# Given problem A
Set down the passage on hate groups below word for word, from "But Matt Cole, K-O-E-H-L, became" to "Hispanic Americans, 3%.".

--- start Source extract ---

You know, Peter, when I first started this work, about 40, it would be 46 years next, you know, next year in a few months.
But when I first started that, there were basically three groups around.
There was the KKK, neo-Nazis, and what were called white power skinheads.
Today you have a whole plethora of them.
You know, the alt-right, the Proud Boys, the Oath Keepers, the Vanguard, the National Alliance, in addition to the ones I just mentioned.
And all of them are saying, come join us, come join us.
You know, we're going to take back our country.
Well, people who are afraid of their identity being erased because of the demographic shift in this country, they run and join these groups.
And when the group fails to take back our country, some of them get antsy and they say, you know what, if the Klan can't do it or the neo-Nazis can't do it, I'll do it myself.
And they walk into a black church in Charleston, South Carolina, and murder nine people doing Bible study.
They walk into the Tree of Life Synagogue in Pittsburgh, Pennsylvania, murder 11 Jewish people, into the Walmart in El Paso, Texas, murder 23 Hispanic people, the Buffalo grocery store, on and on.
The Oak Creek Sikh Indian Temple in Oak Creek, Wisconsin, murder seven Sikh Indians doing their religious services.
These people are called lone wolves.
And here's what's going on in our country, Peter, and everybody listening.
I learned this back in 1982 from the then head of the American Nazi Party.
He took over after George Lincoln Rockwell, the founder and original head, was murdered by one of his own Nazis.
But Matt Cole, K-O-E-H-L, became the commander of the American Nazi Party.
And I had a couple conversations with him, once when I was 15, and then again later on as an adult.
And he told me something.
He told me a lot of lies.
But one thing he told me was true.
They, white supremacists, are very concerned about the year 2042, which is only 16 years from now.
Because, you know, if you look, the U.S. Census is taken every decade.
Like I said, I'm 67.
When I was a kid, the black population in this country was 12%.
Native Americans, 1%.
Latino, Hispanic Americans, 3%.
Asian Pacific Islander Americans, almost 6%.
Whites, 86% to 87%.
This is happening every decade.

--- end Source extract ---
--- start Provided material ---

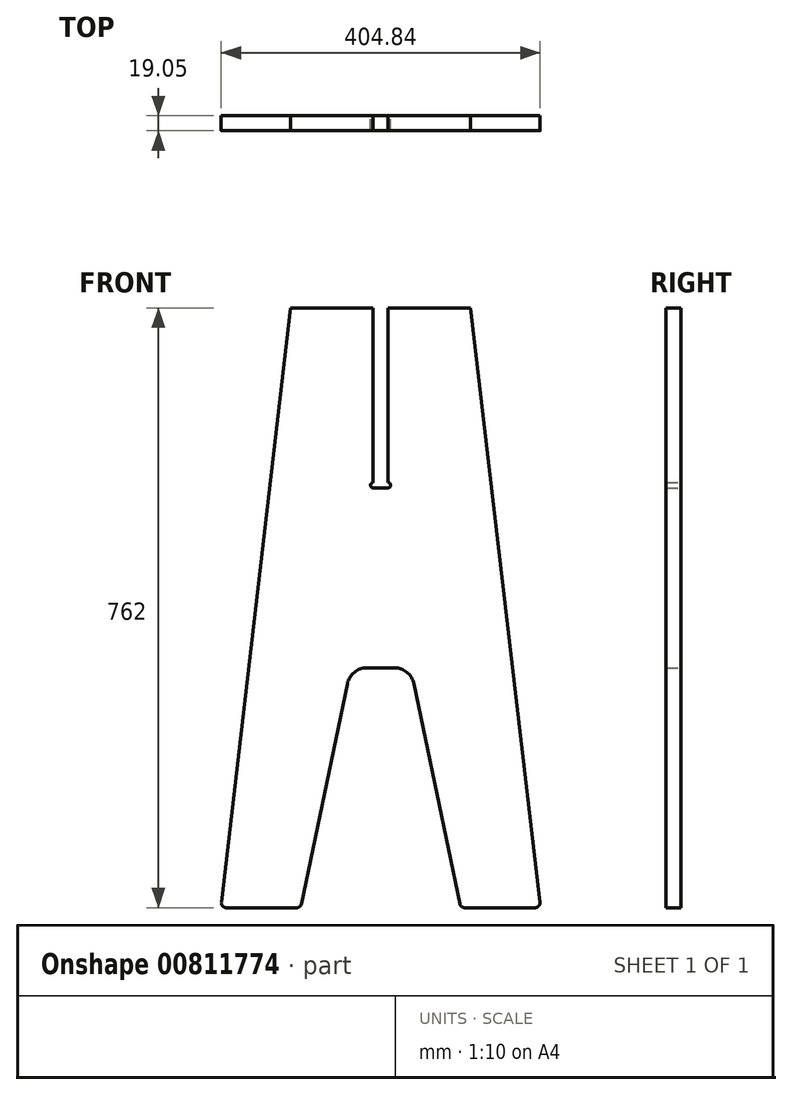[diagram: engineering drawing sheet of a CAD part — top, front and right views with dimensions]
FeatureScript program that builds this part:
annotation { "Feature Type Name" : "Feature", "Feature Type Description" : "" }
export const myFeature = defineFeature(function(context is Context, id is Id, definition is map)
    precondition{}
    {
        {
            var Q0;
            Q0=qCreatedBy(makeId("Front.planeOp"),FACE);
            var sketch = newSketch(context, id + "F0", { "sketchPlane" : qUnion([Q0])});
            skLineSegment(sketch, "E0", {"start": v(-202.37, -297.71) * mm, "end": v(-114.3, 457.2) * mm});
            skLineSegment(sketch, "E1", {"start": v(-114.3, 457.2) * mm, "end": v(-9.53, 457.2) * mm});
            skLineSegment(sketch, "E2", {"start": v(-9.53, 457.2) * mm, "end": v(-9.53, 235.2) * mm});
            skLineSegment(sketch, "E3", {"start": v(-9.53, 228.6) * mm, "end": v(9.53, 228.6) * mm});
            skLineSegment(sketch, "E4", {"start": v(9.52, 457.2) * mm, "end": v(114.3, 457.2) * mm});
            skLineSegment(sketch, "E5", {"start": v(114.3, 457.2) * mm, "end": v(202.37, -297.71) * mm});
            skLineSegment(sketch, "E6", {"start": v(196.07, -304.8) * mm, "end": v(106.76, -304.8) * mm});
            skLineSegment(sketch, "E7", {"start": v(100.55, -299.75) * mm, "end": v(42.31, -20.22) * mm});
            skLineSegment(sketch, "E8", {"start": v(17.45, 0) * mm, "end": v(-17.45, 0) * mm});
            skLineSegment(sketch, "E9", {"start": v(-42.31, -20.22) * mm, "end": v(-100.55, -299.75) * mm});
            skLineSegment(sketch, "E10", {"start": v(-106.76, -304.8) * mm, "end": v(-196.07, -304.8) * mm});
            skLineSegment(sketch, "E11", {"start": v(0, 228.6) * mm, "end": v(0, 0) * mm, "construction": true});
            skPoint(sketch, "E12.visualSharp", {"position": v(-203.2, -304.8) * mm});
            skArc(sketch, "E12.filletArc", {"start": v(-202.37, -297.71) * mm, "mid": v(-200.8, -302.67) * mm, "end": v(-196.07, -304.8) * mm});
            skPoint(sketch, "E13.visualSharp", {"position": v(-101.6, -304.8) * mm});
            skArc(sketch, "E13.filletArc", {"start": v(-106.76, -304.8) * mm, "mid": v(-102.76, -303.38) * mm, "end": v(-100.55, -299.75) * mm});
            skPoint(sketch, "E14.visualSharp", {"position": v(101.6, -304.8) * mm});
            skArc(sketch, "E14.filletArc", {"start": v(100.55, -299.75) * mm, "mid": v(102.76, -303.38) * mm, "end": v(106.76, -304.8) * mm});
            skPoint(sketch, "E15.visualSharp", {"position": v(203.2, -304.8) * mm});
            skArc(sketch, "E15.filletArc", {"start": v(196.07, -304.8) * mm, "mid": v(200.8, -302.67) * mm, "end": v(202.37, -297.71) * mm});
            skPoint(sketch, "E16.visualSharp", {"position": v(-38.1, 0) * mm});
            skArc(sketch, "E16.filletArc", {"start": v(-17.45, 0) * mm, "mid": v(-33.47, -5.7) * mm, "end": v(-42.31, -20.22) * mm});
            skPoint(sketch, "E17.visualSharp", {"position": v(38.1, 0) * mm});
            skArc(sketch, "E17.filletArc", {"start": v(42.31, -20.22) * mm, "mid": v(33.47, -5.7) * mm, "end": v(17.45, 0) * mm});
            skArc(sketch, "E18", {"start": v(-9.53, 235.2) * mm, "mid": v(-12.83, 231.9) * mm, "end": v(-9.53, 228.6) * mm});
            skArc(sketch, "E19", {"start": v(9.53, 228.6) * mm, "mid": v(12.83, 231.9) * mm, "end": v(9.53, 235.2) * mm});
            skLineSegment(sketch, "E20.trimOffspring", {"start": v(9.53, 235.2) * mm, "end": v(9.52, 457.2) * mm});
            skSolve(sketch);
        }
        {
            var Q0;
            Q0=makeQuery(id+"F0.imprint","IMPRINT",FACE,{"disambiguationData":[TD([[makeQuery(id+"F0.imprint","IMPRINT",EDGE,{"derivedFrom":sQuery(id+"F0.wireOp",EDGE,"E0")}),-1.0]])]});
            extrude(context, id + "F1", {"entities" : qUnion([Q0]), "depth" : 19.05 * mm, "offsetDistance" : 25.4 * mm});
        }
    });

--- end Provided material ---
--- start Provided material ---

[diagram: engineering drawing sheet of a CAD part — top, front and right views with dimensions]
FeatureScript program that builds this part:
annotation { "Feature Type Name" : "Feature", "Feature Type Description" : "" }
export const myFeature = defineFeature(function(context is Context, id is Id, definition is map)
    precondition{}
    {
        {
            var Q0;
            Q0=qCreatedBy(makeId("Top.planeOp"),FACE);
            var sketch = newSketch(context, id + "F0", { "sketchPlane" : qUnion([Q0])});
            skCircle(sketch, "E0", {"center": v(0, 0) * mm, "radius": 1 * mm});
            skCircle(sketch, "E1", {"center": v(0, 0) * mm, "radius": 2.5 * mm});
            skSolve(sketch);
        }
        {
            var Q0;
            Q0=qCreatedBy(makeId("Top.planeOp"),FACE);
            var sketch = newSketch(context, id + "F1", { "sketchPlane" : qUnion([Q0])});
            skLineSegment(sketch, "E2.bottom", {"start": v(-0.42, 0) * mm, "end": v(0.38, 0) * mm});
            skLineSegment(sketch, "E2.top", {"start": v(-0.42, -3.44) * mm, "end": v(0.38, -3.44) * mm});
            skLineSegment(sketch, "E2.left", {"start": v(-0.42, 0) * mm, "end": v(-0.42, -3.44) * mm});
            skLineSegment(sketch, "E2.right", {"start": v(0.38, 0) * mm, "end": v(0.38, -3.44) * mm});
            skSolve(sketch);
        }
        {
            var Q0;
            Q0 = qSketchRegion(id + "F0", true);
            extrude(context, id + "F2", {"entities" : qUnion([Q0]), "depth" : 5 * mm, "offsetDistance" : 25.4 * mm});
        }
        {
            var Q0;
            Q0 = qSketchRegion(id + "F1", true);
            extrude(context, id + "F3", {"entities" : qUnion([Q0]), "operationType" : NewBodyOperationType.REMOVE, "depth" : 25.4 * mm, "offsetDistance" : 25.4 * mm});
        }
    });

--- end Provided material ---

# Given problem B
From the entries above, select every line that contains the string "center", where case counts.

# Full solution A
But Matt Cole, K-O-E-H-L, became the commander of the American Nazi Party.
And I had a couple conversations with him, once when I was 15, and then again later on as an adult.
And he told me something.
He told me a lot of lies.
But one thing he told me was true.
They, white supremacists, are very concerned about the year 2042, which is only 16 years from now.
Because, you know, if you look, the U.S. Census is taken every decade.
Like I said, I'm 67.
When I was a kid, the black population in this country was 12%.
Native Americans, 1%.
Latino, Hispanic Americans, 3%.

# Full solution B
            skCircle(sketch, "E0", {"center": v(0, 0) * mm, "radius": 1 * mm});
            skCircle(sketch, "E1", {"center": v(0, 0) * mm, "radius": 2.5 * mm});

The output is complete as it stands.